Viewed in this light, embracing the gospel that Jesus taught—which must be understood within its evolving cultural and historical framework, the very essence of biblical theology—means becoming active agents of change. It means that we must act as counter-revolutionaries willing to fight a system that perpetuates riches at the cost of injustice. If we are thus transformed, Choung seems to be saying, we would be rebuilding New Orleans. We’d be halting the genocide in Darfur (or at least, feeding the refugees), and cleaning up the wreckage of China. All this and more, instead of myopically trying to fill more pews.
Many Christians, of course, are doing these things. But for the most part, we don’t even bother to go downtown, much less to another part of the world—unless it’s the quick missionary trip. Worse, despite an income that exceeds the gross domestic product of every country in the world, save two (America and Japan), we don’t even hand over our money to the needy. The majority of Christians barely tithe, much less give—or live—sacrificially. It’s a disconcerting message for those of us who enjoy designer clothes, expensive cars and beach vacations. No wonder it’s been ignored—usually with the help of reactionary protests that it’s “works righteousness” or a “social gospel.”

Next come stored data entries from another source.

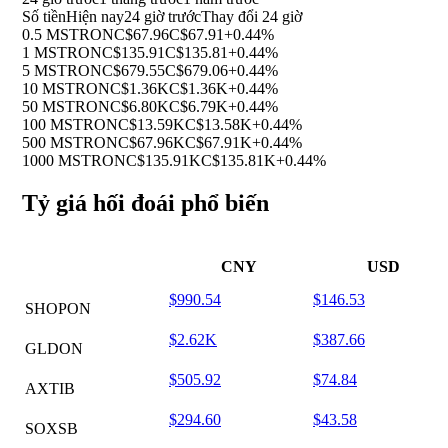
Số tiền
Hiện nay
24 giờ trước
Thay đổi 24 giờ
0.5 MSTRON
C$67.96
C$67.91
+0.44%
1 MSTRON
C$135.91
C$135.81
+0.44%
5 MSTRON
C$679.55
C$679.06
+0.44%
10 MSTRON
C$1.36K
C$1.36K
+0.44%
50 MSTRON
C$6.80K
C$6.79K
+0.44%
100 MSTRON
C$13.59K
C$13.58K
+0.44%
500 MSTRON
C$67.96K
C$67.91K
+0.44%
1000 MSTRON
C$135.91K
C$135.81K
+0.44%
Tỷ giá hối đoái phổ biến
CNY
USD
$990.54
$146.53
SHOPON
$2.62K
$387.66
GLDON
$505.92
$74.84
AXTIB
$294.60
$43.58
SOXSB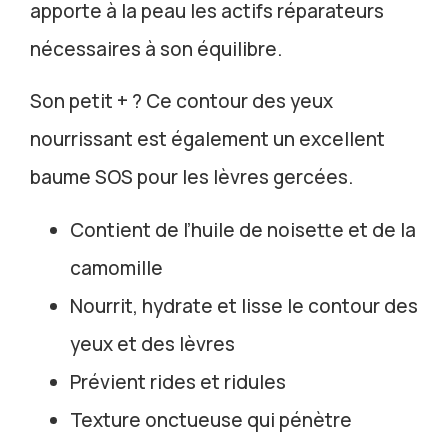
apporte à la peau les actifs réparateurs
nécessaires à son équilibre.
Son petit + ? Ce contour des yeux
nourrissant est également un excellent
baume SOS pour les lèvres gercées.
Contient de l’huile de noisette et de la
camomille
Nourrit, hydrate et lisse le contour des
yeux et des lèvres
Prévient rides et ridules
Texture onctueuse qui pénètre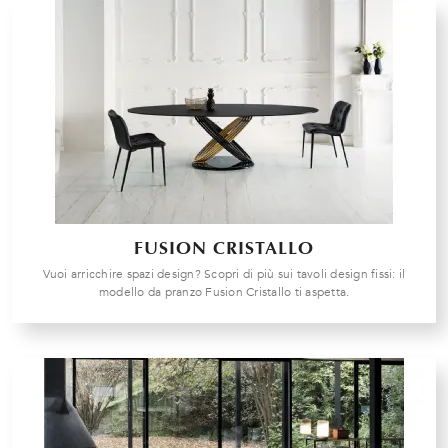
FUSION CRISTALLO
Vuoi arricchire spazi design? Scopri di più sui tavoli design fissi: il
modello da pranzo Fusion Cristallo ti aspetta.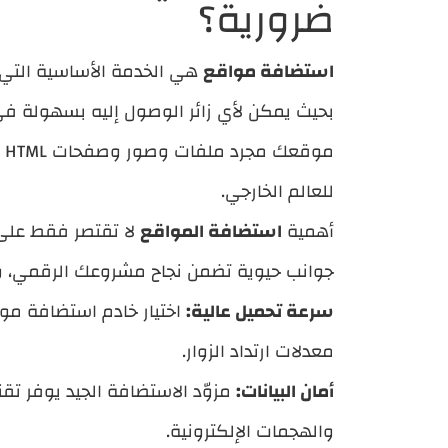
ضرورية؟
استضافة مواقع
هي الخدمة الأساسية التي ت
بحيث يمكن لأي زائر الوصول إليه بسهولة 
م
للعالم الخارجي.
أهمية
استضافة المواقع
لا تقتصر فقط على 
جوانب حيوية تضمن نجاح مشروعك الرقمي، و
سرعة تحميل عالية:
اختيار خادم استضافة مو
معدلات ارتداد الزوار.
أمان البيانات:
مزوّد الاستضافة الجيد يوفر ت
والهجمات الإلكترونية.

Clearly, Choung has something important to say. The problem is that he doesn’t say it well—at least here. He’s an excellent scholar and probably a great speaker as well. His text is littered with useful insights and revelations, but the set-up just doesn’t work. At first glance, it might appear to be a parable, but it’s actually a point-by-point theology lecture thinly disguised as dialogue—in an obvious question-and-answer format, no less. As a result, these “talking heads” (who are never developed and do nothing but eat, drink, walk and talk) fail to engage the reader on any emotional level. Throw in the non-stop theology and it’s tedious reading, even for this Master of Divinity graduate.
Choung’s intentions are good. He wants his message to be accessible. But you can’t take an eight-hour PowerPoint presentation, add a few graphics, and call it a movie. Moreover, he’s targeting the wrong audience. If change is to happen, it has to flow from the pulpit—and pastors don’t need anything dumbed down. What’s disappointing is that had this experienced evangelist played to his strengths and written his book in a nonfiction format illustrated by anecdotes, he might well have had, if not a runway best seller, at least something that Christians would be debating. As is, it’s likely to end up just as dusty as the message Jesus presented so many years ago. And that’s a shame.